Aim of the exercise:
Can you write out the data below again, replacing "Wall Street Journal" with "New York Times" wherever it occurs and changing nothing else?

Entries drawn from a collection:
=-=-=-=-=

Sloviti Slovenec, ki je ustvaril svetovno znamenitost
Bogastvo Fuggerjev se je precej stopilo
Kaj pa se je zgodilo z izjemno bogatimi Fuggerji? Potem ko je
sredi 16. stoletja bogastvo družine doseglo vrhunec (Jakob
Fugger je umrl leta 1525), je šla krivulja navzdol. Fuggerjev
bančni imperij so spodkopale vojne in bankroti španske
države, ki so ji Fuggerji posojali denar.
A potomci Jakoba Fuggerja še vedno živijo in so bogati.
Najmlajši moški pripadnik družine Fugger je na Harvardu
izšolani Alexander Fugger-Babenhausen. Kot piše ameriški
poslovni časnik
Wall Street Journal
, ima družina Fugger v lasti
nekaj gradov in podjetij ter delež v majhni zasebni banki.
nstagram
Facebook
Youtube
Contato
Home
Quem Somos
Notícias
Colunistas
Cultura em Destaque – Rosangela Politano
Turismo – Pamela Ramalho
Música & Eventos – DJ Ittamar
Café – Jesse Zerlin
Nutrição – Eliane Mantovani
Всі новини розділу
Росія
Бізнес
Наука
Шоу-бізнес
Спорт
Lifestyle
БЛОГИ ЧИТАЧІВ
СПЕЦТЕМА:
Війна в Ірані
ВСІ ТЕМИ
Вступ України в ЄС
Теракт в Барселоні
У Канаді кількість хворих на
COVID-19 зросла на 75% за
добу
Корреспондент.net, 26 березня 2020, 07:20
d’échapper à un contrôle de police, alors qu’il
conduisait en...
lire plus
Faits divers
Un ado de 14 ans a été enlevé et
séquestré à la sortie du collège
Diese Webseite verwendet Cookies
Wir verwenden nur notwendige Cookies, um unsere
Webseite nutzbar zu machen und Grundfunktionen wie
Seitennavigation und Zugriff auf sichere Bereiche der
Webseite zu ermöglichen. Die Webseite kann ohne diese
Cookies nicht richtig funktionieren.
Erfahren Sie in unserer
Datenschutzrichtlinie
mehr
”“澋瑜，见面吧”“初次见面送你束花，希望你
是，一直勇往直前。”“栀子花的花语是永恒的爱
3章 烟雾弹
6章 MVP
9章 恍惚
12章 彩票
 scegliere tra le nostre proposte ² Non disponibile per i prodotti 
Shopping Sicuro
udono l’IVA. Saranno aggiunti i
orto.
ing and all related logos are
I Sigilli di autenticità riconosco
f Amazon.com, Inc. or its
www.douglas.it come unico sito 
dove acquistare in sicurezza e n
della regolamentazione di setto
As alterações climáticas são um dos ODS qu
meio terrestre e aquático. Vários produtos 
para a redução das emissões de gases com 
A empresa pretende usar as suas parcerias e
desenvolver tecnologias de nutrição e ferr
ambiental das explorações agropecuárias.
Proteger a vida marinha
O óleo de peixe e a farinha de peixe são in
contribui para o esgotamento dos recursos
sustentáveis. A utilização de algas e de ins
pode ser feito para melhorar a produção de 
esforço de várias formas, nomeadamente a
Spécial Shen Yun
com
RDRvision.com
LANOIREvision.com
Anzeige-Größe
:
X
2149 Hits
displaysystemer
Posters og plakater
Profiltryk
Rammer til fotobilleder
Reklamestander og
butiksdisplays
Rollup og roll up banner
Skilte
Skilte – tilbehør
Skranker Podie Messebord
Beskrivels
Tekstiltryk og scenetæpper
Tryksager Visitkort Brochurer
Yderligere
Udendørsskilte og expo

=-=-=-=-=

Your response:
Sloviti Slovenec, ki je ustvaril svetovno znamenitost
Bogastvo Fuggerjev se je precej stopilo
Kaj pa se je zgodilo z izjemno bogatimi Fuggerji? Potem ko je
sredi 16. stoletja bogastvo družine doseglo vrhunec (Jakob
Fugger je umrl leta 1525), je šla krivulja navzdol. Fuggerjev
bančni imperij so spodkopale vojne in bankroti španske
države, ki so ji Fuggerji posojali denar.
A potomci Jakoba Fuggerja še vedno živijo in so bogati.
Najmlajši moški pripadnik družine Fugger je na Harvardu
izšolani Alexander Fugger-Babenhausen. Kot piše ameriški
poslovni časnik
New York Times
, ima družina Fugger v lasti
nekaj gradov in podjetij ter delež v majhni zasebni banki.
nstagram
Facebook
Youtube
Contato
Home
Quem Somos
Notícias
Colunistas
Cultura em Destaque – Rosangela Politano
Turismo – Pamela Ramalho
Música & Eventos – DJ Ittamar
Café – Jesse Zerlin
Nutrição – Eliane Mantovani
Всі новини розділу
Росія
Бізнес
Наука
Шоу-бізнес
Спорт
Lifestyle
БЛОГИ ЧИТАЧІВ
СПЕЦТЕМА:
Війна в Ірані
ВСІ ТЕМИ
Вступ України в ЄС
Теракт в Барселоні
У Канаді кількість хворих на
COVID-19 зросла на 75% за
добу
Корреспондент.net, 26 березня 2020, 07:20
d’échapper à un contrôle de police, alors qu’il
conduisait en...
lire plus
Faits divers
Un ado de 14 ans a été enlevé et
séquestré à la sortie du collège
Diese Webseite verwendet Cookies
Wir verwenden nur notwendige Cookies, um unsere
Webseite nutzbar zu machen und Grundfunktionen wie
Seitennavigation und Zugriff auf sichere Bereiche der
Webseite zu ermöglichen. Die Webseite kann ohne diese
Cookies nicht richtig funktionieren.
Erfahren Sie in unserer
Datenschutzrichtlinie
mehr
”“澋瑜，见面吧”“初次见面送你束花，希望你
是，一直勇往直前。”“栀子花的花语是永恒的爱
3章 烟雾弹
6章 MVP
9章 恍惚
12章 彩票
 scegliere tra le nostre proposte ² Non disponibile per i prodotti 
Shopping Sicuro
udono l’IVA. Saranno aggiunti i
orto.
ing and all related logos are
I Sigilli di autenticità riconosco
f Amazon.com, Inc. or its
www.douglas.it come unico sito 
dove acquistare in sicurezza e n
della regolamentazione di setto
As alterações climáticas são um dos ODS qu
meio terrestre e aquático. Vários produtos 
para a redução das emissões de gases com 
A empresa pretende usar as suas parcerias e
desenvolver tecnologias de nutrição e ferr
ambiental das explorações agropecuárias.
Proteger a vida marinha
O óleo de peixe e a farinha de peixe são in
contribui para o esgotamento dos recursos
sustentáveis. A utilização de algas e de ins
pode ser feito para melhorar a produção de 
esforço de várias formas, nomeadamente a
Spécial Shen Yun
com
RDRvision.com
LANOIREvision.com
Anzeige-Größe
:
X
2149 Hits
displaysystemer
Posters og plakater
Profiltryk
Rammer til fotobilleder
Reklamestander og
butiksdisplays
Rollup og roll up banner
Skilte
Skilte – tilbehør
Skranker Podie Messebord
Beskrivels
Tekstiltryk og scenetæpper
Tryksager Visitkort Brochurer
Yderligere
Udendørsskilte og expo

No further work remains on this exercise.